THE RECORDS
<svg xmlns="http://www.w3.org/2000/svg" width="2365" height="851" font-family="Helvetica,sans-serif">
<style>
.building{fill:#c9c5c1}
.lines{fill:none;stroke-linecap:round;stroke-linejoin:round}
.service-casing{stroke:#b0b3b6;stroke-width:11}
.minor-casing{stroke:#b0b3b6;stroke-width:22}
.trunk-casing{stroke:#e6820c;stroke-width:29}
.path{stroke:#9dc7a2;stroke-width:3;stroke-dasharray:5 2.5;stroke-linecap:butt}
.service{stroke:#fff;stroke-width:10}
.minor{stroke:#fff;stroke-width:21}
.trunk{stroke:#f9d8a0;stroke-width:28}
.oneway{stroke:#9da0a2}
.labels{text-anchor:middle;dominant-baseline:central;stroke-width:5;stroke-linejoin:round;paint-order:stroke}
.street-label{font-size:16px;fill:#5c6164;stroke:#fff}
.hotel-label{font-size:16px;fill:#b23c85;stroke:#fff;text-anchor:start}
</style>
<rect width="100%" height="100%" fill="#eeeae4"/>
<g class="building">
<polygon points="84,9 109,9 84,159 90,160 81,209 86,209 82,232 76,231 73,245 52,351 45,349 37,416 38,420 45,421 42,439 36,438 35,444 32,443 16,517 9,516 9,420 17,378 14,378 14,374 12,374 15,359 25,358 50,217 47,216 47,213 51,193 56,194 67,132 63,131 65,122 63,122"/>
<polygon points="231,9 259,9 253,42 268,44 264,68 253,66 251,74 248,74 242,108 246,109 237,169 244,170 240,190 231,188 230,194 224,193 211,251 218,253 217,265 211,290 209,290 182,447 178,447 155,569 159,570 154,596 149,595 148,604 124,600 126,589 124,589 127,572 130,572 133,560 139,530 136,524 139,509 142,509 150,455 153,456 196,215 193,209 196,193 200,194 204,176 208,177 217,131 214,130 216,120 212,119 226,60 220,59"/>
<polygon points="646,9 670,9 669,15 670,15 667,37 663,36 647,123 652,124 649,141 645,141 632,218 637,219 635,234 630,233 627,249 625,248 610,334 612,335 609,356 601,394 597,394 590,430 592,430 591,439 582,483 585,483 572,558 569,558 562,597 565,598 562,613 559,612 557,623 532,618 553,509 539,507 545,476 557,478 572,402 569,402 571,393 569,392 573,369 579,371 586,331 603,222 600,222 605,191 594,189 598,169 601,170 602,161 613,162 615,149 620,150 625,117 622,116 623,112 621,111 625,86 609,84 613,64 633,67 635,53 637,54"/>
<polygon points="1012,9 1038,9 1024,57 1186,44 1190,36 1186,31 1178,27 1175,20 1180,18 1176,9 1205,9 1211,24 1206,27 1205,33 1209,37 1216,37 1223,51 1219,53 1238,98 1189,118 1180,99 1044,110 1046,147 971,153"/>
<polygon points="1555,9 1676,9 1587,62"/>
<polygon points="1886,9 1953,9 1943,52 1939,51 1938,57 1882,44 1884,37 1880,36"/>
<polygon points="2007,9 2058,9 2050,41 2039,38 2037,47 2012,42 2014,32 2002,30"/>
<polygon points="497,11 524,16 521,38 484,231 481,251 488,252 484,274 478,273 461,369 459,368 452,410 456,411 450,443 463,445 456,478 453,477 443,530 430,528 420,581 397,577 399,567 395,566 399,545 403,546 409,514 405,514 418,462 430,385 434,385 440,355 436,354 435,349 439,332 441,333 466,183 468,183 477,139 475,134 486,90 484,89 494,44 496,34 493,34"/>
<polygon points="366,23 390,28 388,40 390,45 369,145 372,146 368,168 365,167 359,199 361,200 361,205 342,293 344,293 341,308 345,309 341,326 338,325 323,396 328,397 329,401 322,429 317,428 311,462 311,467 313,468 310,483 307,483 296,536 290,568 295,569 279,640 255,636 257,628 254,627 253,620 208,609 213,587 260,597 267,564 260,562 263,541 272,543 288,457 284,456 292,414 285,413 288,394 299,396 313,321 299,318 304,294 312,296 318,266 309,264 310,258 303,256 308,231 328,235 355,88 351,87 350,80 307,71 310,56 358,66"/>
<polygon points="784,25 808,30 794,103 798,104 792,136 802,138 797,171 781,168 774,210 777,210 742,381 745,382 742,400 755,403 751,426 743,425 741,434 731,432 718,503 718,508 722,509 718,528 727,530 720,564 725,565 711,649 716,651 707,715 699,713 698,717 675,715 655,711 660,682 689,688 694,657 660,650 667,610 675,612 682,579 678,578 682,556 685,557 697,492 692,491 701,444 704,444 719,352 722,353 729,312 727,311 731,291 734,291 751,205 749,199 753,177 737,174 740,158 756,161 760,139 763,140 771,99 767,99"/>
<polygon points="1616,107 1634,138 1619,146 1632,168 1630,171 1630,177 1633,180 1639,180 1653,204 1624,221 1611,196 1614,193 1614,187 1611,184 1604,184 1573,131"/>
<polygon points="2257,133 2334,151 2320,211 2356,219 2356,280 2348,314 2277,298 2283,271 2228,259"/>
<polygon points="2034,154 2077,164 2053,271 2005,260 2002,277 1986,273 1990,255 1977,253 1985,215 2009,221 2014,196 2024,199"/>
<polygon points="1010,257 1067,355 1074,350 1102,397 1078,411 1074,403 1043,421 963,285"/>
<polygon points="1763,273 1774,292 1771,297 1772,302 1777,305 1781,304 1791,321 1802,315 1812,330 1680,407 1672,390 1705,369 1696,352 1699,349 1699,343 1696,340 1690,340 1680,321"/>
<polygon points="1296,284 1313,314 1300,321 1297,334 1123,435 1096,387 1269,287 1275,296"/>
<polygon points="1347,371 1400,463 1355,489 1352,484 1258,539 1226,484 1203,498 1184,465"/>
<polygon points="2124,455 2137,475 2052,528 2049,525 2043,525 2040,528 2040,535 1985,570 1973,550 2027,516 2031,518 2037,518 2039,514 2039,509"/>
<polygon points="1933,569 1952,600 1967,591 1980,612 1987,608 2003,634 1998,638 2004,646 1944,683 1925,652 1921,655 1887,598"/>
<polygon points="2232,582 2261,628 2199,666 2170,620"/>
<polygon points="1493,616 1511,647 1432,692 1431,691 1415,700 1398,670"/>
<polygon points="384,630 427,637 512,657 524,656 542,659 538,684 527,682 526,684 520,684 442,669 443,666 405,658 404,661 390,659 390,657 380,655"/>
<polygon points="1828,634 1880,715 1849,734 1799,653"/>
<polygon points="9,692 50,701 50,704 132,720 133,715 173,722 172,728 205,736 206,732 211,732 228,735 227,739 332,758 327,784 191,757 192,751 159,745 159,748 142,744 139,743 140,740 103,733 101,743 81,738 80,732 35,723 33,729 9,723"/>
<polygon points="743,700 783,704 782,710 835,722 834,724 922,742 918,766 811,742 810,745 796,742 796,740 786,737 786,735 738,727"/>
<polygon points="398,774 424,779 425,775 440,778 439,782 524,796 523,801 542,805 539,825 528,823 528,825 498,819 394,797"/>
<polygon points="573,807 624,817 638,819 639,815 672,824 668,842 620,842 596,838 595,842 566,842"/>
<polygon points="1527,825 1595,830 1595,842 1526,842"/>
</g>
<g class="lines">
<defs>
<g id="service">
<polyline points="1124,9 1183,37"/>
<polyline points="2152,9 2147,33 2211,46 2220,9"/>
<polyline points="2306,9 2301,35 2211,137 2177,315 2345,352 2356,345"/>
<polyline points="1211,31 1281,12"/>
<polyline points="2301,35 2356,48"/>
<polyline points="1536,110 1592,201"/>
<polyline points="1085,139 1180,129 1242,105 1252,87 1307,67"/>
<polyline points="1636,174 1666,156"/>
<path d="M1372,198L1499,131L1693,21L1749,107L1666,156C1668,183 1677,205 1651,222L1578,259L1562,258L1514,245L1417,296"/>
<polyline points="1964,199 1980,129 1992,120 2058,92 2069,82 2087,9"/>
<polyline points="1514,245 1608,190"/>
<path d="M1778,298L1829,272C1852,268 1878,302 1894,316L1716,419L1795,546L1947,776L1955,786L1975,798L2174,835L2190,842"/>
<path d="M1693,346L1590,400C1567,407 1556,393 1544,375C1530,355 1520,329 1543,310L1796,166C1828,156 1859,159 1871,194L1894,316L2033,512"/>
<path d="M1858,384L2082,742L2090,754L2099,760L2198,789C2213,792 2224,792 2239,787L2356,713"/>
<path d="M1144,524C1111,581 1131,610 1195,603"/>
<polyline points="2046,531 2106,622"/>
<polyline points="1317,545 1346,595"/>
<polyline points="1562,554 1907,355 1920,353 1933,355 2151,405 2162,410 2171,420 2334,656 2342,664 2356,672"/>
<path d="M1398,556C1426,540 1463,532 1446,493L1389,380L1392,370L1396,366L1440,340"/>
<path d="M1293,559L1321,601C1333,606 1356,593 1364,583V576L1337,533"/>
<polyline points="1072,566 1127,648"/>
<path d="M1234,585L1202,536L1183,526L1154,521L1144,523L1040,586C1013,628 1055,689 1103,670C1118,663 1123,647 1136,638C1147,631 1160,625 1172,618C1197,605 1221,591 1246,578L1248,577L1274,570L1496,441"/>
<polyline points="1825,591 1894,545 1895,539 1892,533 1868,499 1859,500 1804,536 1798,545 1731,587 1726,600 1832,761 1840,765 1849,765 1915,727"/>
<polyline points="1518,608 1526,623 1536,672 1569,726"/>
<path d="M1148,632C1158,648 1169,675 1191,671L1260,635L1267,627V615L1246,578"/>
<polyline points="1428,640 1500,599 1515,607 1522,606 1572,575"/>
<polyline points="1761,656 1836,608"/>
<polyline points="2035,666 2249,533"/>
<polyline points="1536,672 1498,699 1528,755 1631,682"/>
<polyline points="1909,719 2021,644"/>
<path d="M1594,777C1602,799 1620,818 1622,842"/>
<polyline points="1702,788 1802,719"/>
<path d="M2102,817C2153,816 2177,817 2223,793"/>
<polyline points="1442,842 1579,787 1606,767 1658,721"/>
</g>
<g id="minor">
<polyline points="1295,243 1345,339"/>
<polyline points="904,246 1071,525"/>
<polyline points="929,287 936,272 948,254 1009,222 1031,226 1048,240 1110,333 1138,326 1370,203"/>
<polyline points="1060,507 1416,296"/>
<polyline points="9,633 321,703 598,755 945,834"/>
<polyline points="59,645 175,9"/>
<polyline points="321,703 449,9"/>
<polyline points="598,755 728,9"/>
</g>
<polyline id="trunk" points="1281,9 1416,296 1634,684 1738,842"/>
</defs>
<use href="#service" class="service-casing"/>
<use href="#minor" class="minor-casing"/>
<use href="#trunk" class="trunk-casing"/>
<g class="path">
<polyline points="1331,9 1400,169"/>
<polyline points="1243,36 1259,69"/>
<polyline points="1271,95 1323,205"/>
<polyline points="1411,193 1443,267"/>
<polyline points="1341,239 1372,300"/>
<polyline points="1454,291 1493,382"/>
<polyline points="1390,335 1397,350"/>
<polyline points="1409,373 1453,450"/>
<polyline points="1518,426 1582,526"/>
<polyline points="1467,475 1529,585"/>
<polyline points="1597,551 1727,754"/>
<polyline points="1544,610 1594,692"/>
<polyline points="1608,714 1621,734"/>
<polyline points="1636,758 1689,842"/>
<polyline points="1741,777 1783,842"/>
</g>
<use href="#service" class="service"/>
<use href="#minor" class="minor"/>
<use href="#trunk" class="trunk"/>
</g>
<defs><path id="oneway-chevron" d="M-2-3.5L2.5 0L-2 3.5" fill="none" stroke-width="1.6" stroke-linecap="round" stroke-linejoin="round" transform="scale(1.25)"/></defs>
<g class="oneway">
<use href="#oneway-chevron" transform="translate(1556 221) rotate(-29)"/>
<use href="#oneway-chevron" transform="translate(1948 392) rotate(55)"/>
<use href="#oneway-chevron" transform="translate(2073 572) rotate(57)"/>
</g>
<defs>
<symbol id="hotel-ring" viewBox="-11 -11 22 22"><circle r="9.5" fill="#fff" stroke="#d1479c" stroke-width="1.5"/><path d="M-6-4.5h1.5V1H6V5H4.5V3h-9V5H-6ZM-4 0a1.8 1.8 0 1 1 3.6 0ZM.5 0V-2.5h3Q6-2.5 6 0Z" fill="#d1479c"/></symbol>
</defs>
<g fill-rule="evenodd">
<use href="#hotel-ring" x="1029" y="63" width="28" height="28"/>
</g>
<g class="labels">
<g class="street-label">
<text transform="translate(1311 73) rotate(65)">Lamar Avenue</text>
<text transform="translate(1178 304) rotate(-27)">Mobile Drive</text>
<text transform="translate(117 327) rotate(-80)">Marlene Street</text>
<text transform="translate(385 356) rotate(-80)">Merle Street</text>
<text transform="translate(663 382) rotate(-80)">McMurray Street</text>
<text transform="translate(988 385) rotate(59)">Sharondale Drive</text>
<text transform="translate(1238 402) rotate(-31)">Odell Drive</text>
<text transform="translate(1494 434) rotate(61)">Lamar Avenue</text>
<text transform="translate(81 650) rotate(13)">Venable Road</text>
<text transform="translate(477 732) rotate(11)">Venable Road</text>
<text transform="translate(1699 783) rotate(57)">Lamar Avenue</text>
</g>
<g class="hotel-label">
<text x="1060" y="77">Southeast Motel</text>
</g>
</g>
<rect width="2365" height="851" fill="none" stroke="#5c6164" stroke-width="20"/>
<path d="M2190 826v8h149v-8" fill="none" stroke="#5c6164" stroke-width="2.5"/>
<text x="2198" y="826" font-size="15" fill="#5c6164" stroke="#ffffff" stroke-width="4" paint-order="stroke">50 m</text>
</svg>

REQUIRED WORK
Pull out every line in the material above where "labels" occurs.

TASK ANSWER
.labels{text-anchor:middle;dominant-baseline:central;stroke-width:5;stroke-linejoin:round;paint-order:stroke}
<g class="labels">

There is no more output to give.